My source is SQL Server and I am using SSIS to export data to S3 Buckets, but now my requirement is to send files as parquet File formate.
Can you guys give some clues on how to achieve this?
Thanks, Ven
Advertisement
Answer
For folks stumbling on this answer, Apache Parquet is a project that specifies a columnar file format employed by Hadoop and other Apache projects.
Unless you find a custom component or write some .NET code to do it, you’re not going to be able to export data from SQL Server to a Parquet file. KingswaySoft’s SSIS Big Data Components might offer one such custom component, but I’ve got no familiarity.
If you were exporting to Azure, you’d have two options:
Use the Flexible File Destination component (part of the Azure feature pack), which exports to a Parquet file hosted in Azure Blob or Data Lake Gen2 storage.
Leverage PolyBase, a SQL Server feature.
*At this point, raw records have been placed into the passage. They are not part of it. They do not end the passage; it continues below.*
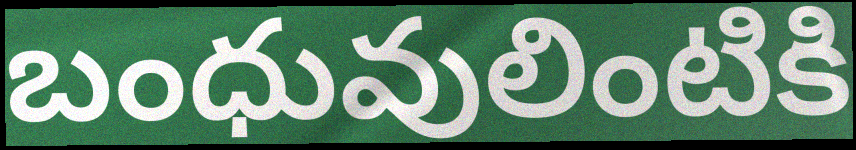
బంధువులింటికి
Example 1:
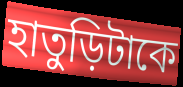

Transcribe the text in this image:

হাতুড়িটাকে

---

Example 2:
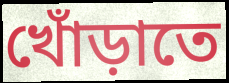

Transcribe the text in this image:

খোঁড়াতে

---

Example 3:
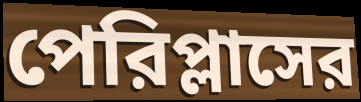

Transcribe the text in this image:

পেরিপ্লাসের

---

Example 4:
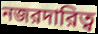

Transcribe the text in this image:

নজরদারিত্ব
It let’s you export to a Parquet file via the external table feature. However, that file has to be hosted in a location mentioned here. Unfortunately S3 isn’t an option.
If it were me, I’d move the data to S3 as a CSV file then use Athena to convert the CSV file to Pqrquet. There is a nifty article here that talks through the Athena piece:
https://www.cloudforecast.io/blog/Athena-to-transform-CSV-to-Parquet/
Net-net, you’ll need to spend a little money, get creative, switch to Azure, or do the conversion in AWS.